SOURCE DOCUMENT
This is what I've been able to come up with to remove global variables that are automatically created for DOM objects with an ID value:
function clearElementGlobals() {
function clearItem(iden, item) {
if (iden && window[iden] && (window[iden] === item)) {
window[iden] = undefined;
}
}
var list = document.getElementsByTagName("*");
for (var i = 0, len = list.length; i < len; i++) {
var item = list[i];
clearItem(item.id, item);
clearItem(item.name, item);
}
}
This gets a list of all objects in the page. It loops through looking for ones with an id value and when there's an id value and a global variable exists for it and that global variable points to that DOM object, that global variable is set to undefined. As it turns out browsers also do this same auto-global for some types of tags with a name attribute (like form elements) so we clear those too.
Of course, this code can't know whether your own code makes a global variable with the same name as the id so it would obviously be best to either not do that in your own code or call this function before your global variables are initialized.
Unfortunately, you cannot delete global variables in javascript so setting it to undefined is about the best that can be done.

WHAT THIS EXERCISE ASKS
[a] Answer the following questions using the source document.
(i) To what value does the function set a global variable that points to a matching DOM object?
(ii) Apart from the id value, which attribute does the function also check, and what kind of tags does the source document give as an example?
(iii) According to the last paragraph of the source document, what cannot be done to global variables in JavaScript?
[b] Rewrite the passage of the source document between "Of course, this" and "variables are initialized.", inclusive, substituting "routine" for "function".
[c] State whether each statement agrees with the source document, answering yes or no and quoting the words that decide it.
(i) The function deletes the automatically created global variables.
(ii) The code cannot tell whether the reader's own code has made a global variable with the same name as an id.
(iii) Browsers create automatic globals only for objects with an id value.

RECORDS
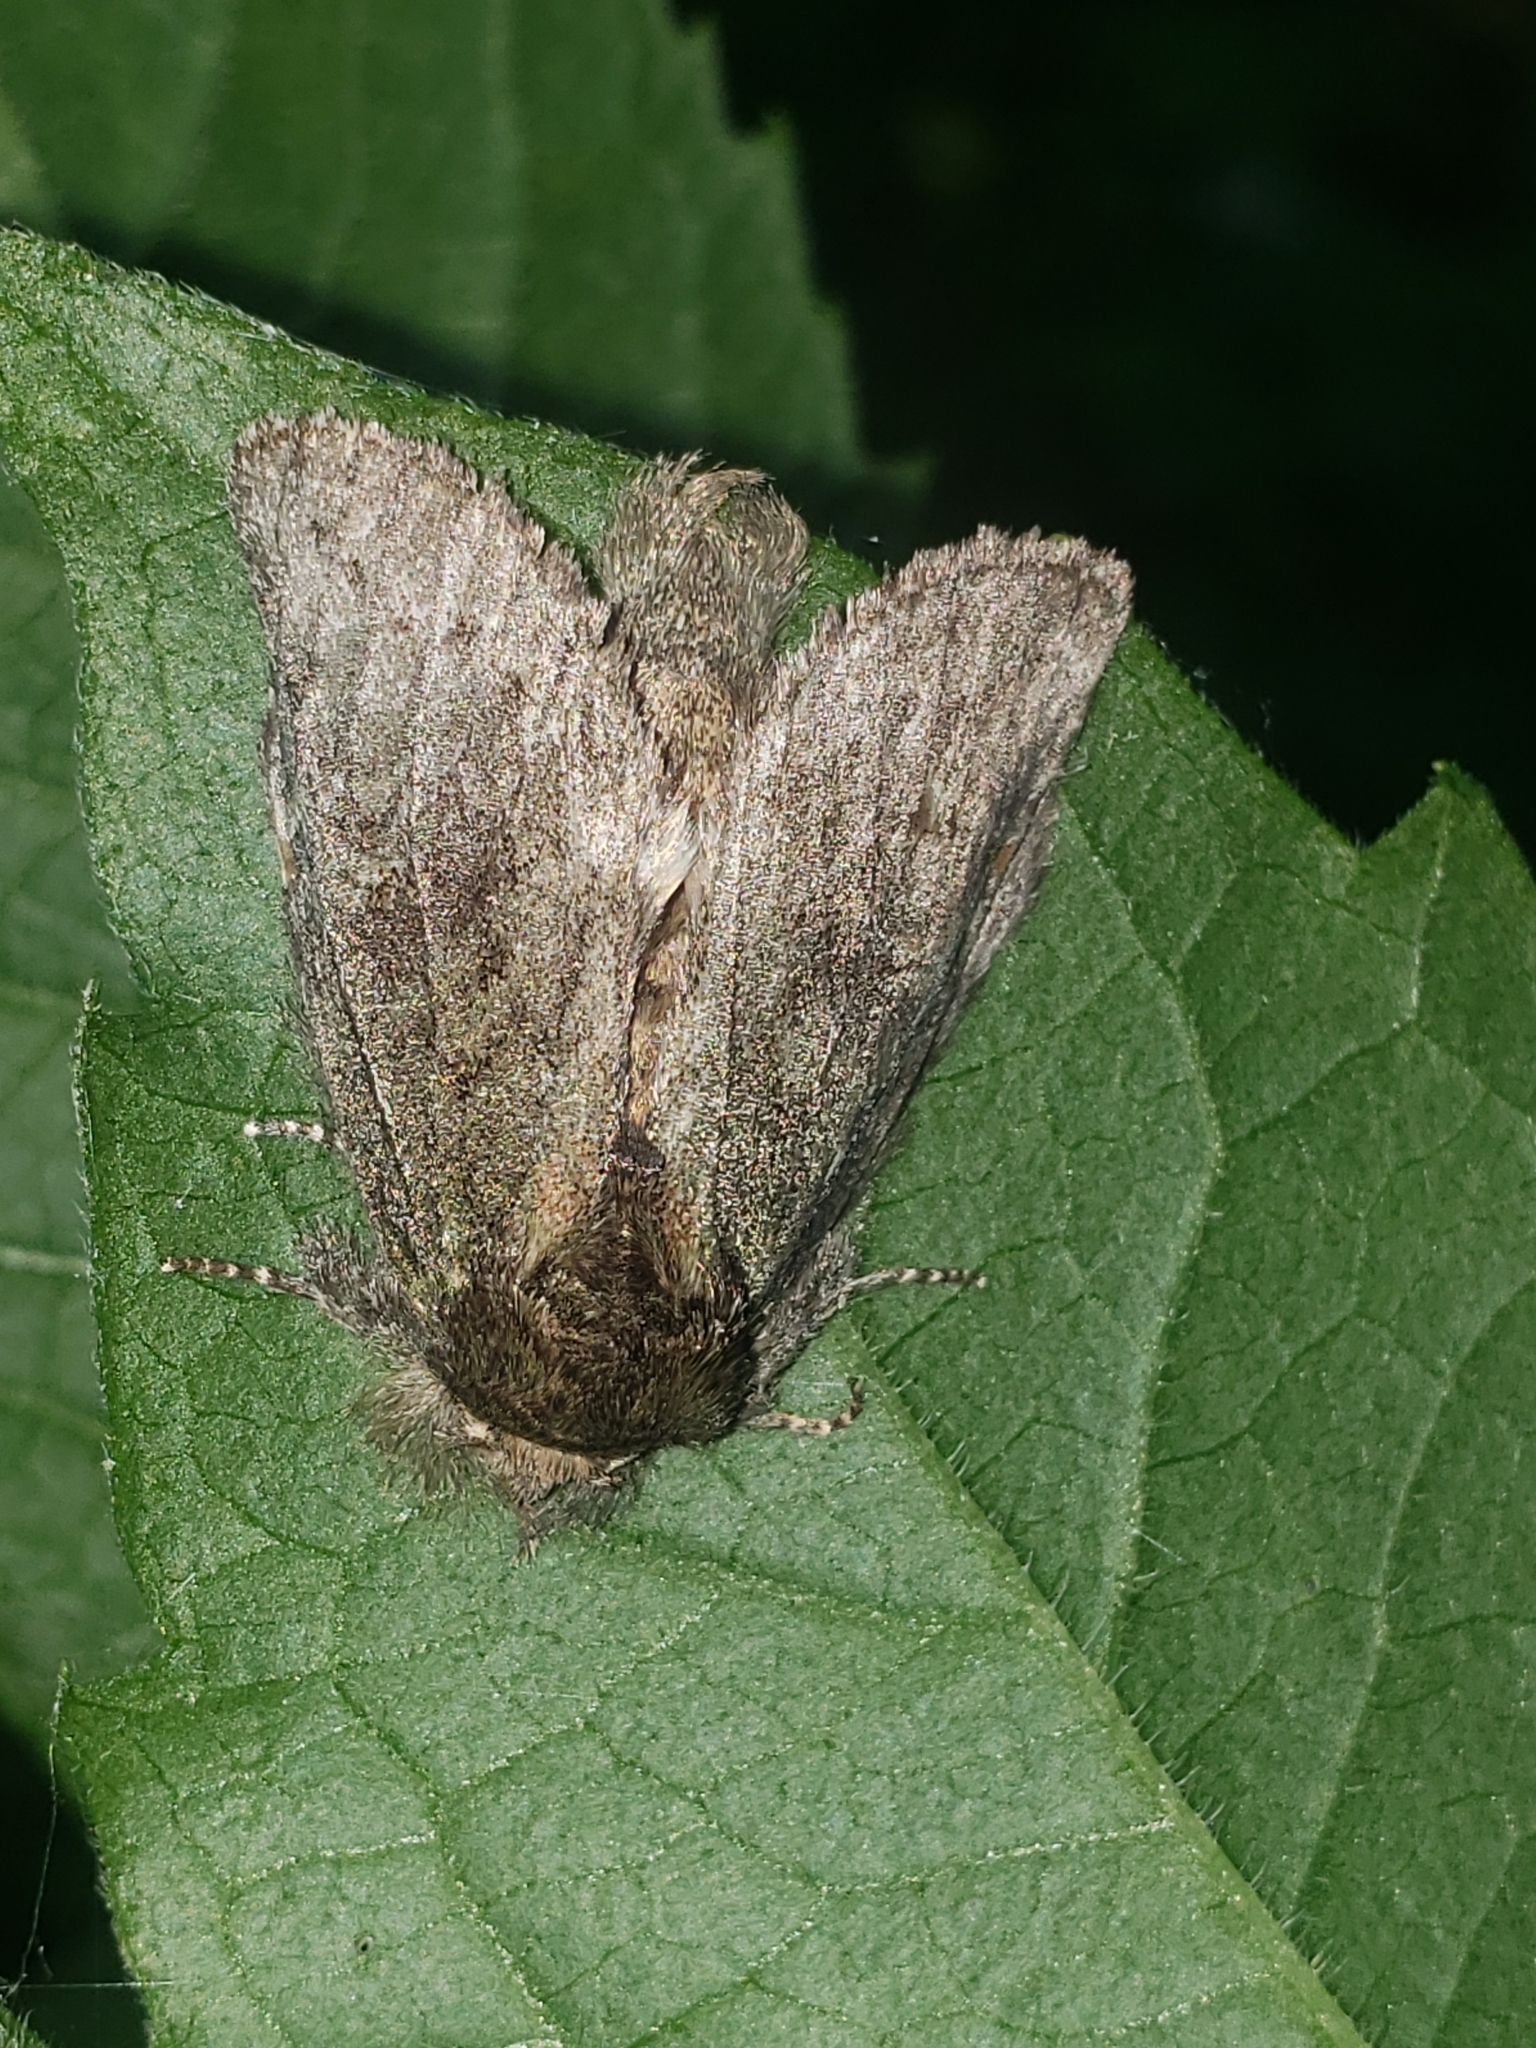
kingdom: Animalia
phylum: Arthropoda
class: Insecta
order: Lepidoptera
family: Notodontidae
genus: Disphragis
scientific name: Disphragis Cecrita guttivitta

SOLUTIONS TO THE TASKS
[a]
(i) undefined
(ii) The name attribute; form elements.
(iii) They cannot be deleted.

[b]
Of course, this code can't know whether your own code makes a global variable with the same name as the id so it would obviously be best to either not do that in your own code or call this routine before your global variables are initialized.

[c]
(i) No: "you cannot delete global variables in javascript so setting it to undefined is about the best that can be done."
(ii) Yes: "this code can't know whether your own code makes a global variable with the same name as the id"
(iii) No: "browsers also do this same auto-global for some types of tags with a name attribute (like form elements)"